ByteDance's big-data Computing Engine team is responsible for ByteDance's offline computing, streaming computing and real-time computing engine. We support many core businesses and teams such as applied machine-learning, recommendation, warehouse, search, advertising, streaming media, as well as security and risk control.
- Offline computing is mainly based on Spark, with hundreds of thousands of jobs on average per day, covering ETL, offline data processing, ad-hoc queries and other scenarios. We support ByteDance internal recommendation / advertising / search and other large-scale data processing of a large number of core businesses.
- Streaming computing is mainly about Flink, with the total number of tasks reaching as high as tens of thousands, covering multiple business scenarios such as ETL, real-time monitoring, real-time features, etc. We also support the construction of ByteDance internal real-time data warehouse and streaming-batch integration business scenarios.

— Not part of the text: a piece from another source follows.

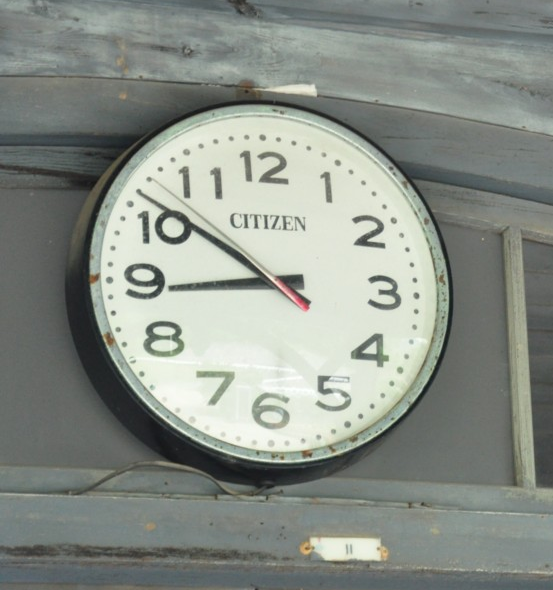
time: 8:51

- The real-time compute engine is based on a ByteDance in-house solution, covering real-time warehouse, real-time online services, high-frequency updates, online feature store and other machine learning scenarios. We also support a series of internal ByteDance advertising, live broadcasts, recommendation, and other use cases that require data processing and real-time online services.
Responsibilities
- Construct an efficient, real-time and reliable distributed computing engine and machine learning scheduling system. Apply continuous optimization to improve the system stability, performance and next generation infrastructure evolution.
- Play a key role in driving project objectives and execution management, architecture design and code reviews, define long term technical roadmap for the team, and demonstrate technical leadership.
- Recruit and mentor engineers with various levels of experience into a performant team, build team culture and cohesion, help team members grow technical capabilities.
- Work closely with stakeholder teams to identify business pain points and continuously optimize and improve customer experience, team reputation and impact.
Qualifications
- Bachelor's or higher degree in Computer Science or related fields.
- 6+ years of professional software development experience.
- Strong with Java/Golang/Python program development (at least one), pursue high-quality code and focused on code engineering quality.
- Solid knowledge of Linux system, proficient in multi-threading, network programming, and distributed development in any programming language.
- Expert in large-scale distributed compute system design and implementation, able to think clearly, and quickly deep dive into problems and solve them.
- Good communication skills, able to lead and drive projects effectively. Familiar with team and project management methodologies and approaches.
Preferred Qualifications
- In-depth research and industry experience in large-scale compute engine design and implementation, for example Yarn/Mesos/Kubernetes/MapReduce/Spark/Flink/Storm.
- Contributor/Committer or PMC of the open-source community is a plus.